The 32% HEALEY subgroup result is meaningful but needs Phase 3 confirmation before conclusions can be drawn. The ALS drug development history — where multiple Phase 2 signals have not survived Phase 3 replication — makes appropriate caution essential. At the same time, the specificity of the target population (early, rapidly progressive ALS) and the FDA's endorsement of the trial design provide more confidence than typical Phase 2 extrapolations.
PLS relevance
PREVAiLS enrolls ALS patients, not PLS patients. PLS patients are not eligible for enrollment. The sigma-1 receptor pathway is present in upper motor neurons, which are the cells affected in PLS, making the mechanism potentially relevant — but there is no published data on pridopidine in PLS, and direct applicability cannot be established without a dedicated study.
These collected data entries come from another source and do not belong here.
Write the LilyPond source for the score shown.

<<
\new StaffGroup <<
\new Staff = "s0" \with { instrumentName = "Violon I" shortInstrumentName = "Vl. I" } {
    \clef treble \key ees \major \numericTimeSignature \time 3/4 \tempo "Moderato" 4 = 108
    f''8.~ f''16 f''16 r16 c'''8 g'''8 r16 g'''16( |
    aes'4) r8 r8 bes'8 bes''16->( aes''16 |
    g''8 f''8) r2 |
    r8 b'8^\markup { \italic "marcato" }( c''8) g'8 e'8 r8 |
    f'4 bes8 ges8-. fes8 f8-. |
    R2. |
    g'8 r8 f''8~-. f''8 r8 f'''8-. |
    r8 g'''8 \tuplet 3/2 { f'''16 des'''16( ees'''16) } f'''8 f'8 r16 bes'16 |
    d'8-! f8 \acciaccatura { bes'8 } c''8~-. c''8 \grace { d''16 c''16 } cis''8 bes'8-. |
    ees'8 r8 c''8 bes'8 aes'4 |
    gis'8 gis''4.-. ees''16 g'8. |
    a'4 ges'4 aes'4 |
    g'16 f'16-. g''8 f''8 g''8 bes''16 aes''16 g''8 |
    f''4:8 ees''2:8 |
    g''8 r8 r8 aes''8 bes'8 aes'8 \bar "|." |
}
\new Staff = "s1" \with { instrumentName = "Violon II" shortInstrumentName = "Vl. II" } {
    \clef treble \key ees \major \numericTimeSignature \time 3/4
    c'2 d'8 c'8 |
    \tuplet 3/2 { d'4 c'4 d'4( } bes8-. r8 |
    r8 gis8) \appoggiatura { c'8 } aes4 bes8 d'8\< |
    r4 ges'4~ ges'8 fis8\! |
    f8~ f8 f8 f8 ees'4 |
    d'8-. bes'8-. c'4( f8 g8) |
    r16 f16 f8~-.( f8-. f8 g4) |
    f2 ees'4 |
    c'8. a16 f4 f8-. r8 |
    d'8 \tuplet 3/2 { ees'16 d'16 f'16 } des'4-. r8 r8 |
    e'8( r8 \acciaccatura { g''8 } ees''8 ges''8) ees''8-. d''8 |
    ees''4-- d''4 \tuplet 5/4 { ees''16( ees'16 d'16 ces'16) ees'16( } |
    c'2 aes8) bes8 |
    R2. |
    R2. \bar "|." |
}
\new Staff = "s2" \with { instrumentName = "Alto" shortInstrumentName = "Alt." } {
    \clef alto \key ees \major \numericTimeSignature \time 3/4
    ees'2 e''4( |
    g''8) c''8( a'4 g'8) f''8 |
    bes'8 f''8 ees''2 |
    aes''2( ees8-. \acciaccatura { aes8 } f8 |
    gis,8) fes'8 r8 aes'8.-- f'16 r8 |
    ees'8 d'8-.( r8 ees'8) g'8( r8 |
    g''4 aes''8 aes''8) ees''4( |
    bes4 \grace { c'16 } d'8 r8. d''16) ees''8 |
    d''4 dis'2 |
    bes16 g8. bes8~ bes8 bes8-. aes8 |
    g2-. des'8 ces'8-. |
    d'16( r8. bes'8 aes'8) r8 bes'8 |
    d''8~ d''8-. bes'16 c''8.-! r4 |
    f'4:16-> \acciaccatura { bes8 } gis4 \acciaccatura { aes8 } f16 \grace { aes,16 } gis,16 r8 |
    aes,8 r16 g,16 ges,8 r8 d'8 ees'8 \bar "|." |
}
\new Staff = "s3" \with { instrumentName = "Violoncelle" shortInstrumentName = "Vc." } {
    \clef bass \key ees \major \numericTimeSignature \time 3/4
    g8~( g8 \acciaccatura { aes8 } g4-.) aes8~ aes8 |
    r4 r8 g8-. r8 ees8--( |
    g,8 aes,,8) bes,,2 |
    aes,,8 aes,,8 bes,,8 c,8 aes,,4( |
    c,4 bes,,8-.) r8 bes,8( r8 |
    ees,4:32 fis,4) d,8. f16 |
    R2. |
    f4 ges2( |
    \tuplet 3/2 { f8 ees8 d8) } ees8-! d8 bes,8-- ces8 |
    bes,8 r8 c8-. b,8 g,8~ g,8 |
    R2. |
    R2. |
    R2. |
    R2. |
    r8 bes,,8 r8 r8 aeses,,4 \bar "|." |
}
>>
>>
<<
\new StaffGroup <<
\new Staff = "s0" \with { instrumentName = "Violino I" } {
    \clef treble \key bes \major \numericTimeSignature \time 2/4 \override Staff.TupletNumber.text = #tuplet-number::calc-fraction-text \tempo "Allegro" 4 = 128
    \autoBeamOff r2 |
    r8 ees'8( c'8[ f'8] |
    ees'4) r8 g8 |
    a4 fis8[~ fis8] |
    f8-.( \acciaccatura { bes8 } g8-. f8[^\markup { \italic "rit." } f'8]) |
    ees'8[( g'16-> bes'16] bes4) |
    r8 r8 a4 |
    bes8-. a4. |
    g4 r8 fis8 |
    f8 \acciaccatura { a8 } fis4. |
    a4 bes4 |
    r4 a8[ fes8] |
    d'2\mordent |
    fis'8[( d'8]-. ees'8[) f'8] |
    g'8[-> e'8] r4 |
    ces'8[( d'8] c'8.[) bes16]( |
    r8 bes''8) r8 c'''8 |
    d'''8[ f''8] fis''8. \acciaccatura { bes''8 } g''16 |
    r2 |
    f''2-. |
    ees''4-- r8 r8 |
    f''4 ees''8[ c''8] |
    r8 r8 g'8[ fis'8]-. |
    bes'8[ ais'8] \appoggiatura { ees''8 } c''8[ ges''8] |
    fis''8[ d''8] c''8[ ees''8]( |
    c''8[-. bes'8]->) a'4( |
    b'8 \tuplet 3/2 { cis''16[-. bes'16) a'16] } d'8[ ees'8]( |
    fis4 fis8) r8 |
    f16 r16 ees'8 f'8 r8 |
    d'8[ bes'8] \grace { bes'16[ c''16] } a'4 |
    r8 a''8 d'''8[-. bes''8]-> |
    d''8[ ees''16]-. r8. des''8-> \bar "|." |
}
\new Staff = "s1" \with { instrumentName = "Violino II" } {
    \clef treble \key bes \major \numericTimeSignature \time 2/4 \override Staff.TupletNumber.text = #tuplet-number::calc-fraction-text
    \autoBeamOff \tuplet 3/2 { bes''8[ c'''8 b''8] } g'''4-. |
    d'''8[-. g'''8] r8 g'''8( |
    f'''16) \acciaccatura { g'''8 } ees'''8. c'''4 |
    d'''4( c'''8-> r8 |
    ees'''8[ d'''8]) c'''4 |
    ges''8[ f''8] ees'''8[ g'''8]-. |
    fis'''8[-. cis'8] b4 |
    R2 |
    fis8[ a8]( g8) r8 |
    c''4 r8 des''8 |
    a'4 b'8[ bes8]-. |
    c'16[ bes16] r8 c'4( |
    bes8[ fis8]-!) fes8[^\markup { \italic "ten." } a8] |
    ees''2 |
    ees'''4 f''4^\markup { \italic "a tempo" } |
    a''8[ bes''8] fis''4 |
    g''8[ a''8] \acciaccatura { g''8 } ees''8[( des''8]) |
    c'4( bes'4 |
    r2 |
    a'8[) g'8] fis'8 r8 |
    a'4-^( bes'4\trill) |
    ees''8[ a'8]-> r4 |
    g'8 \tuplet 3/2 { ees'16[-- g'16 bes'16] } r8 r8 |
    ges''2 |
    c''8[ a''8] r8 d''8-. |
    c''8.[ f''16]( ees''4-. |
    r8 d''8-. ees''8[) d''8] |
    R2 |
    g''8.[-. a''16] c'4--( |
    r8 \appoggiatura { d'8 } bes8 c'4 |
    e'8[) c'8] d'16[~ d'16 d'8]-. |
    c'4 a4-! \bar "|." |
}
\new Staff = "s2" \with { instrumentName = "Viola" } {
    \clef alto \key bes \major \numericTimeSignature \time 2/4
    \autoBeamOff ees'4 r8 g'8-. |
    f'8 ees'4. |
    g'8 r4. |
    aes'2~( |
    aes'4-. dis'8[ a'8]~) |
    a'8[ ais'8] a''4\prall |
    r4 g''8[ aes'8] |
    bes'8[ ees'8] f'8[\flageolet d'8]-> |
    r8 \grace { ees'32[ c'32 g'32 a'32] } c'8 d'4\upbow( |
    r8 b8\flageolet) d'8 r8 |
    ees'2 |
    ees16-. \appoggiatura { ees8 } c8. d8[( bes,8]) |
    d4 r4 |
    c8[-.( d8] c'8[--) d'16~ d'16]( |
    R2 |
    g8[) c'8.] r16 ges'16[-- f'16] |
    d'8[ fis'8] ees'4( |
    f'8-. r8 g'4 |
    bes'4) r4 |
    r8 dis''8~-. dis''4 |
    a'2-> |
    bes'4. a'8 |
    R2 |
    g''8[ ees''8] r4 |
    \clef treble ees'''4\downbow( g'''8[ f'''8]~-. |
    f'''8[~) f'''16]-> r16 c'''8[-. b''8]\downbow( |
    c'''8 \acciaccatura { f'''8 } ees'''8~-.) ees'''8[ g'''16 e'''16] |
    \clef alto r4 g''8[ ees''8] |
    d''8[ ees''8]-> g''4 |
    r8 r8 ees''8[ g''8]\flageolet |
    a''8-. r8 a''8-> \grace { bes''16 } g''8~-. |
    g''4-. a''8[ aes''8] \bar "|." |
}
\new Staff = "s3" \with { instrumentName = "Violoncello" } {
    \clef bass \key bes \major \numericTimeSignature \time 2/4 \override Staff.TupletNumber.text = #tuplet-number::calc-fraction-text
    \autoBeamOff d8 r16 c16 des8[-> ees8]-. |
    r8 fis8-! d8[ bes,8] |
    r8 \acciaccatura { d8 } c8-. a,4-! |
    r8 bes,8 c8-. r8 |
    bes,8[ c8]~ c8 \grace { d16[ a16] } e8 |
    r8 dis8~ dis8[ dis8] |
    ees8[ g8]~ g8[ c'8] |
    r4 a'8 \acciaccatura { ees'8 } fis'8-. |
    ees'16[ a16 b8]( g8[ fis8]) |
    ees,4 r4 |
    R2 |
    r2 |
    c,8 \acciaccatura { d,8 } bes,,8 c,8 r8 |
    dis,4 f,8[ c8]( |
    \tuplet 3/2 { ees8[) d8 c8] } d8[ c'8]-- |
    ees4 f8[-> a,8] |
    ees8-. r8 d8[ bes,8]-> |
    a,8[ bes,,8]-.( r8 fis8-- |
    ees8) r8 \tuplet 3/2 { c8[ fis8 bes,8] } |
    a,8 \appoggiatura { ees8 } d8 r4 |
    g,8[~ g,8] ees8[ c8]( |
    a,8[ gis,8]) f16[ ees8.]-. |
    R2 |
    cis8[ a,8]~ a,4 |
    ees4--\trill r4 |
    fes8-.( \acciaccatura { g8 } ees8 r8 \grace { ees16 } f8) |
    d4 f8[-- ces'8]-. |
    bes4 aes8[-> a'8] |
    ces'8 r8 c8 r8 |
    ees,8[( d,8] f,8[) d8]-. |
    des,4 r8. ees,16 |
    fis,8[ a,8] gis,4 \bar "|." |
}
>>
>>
If PREVAiLS demonstrates efficacy in ALS, the logical next question for the field would be whether S1R activation benefits upper motor neurons in PLS. That study does not currently exist and would require advocacy and funding to initiate.
How this connects
The HEALEY subgroup data that justified PREVAiLS is described in the HEALEY Platform Trial page. For context on the overall ALS drug pipeline, see Drug Trial Research. For the only currently approved targeted ALS therapy — which went through an analogous biomarker-guided development path — see the Tofersen VALOR Trial page. Information on participating in trials is at Clinical Trials.
Citation
Prilenia Therapeutics / Ferrer. PREVAiLS Phase 3 trial of pridopidine for early rapidly progressive ALS. First participant enrolled April 2026. NeurologyLive clinical trial clearance report (2025); ALS News Today April 2026. NCT details pending full registration.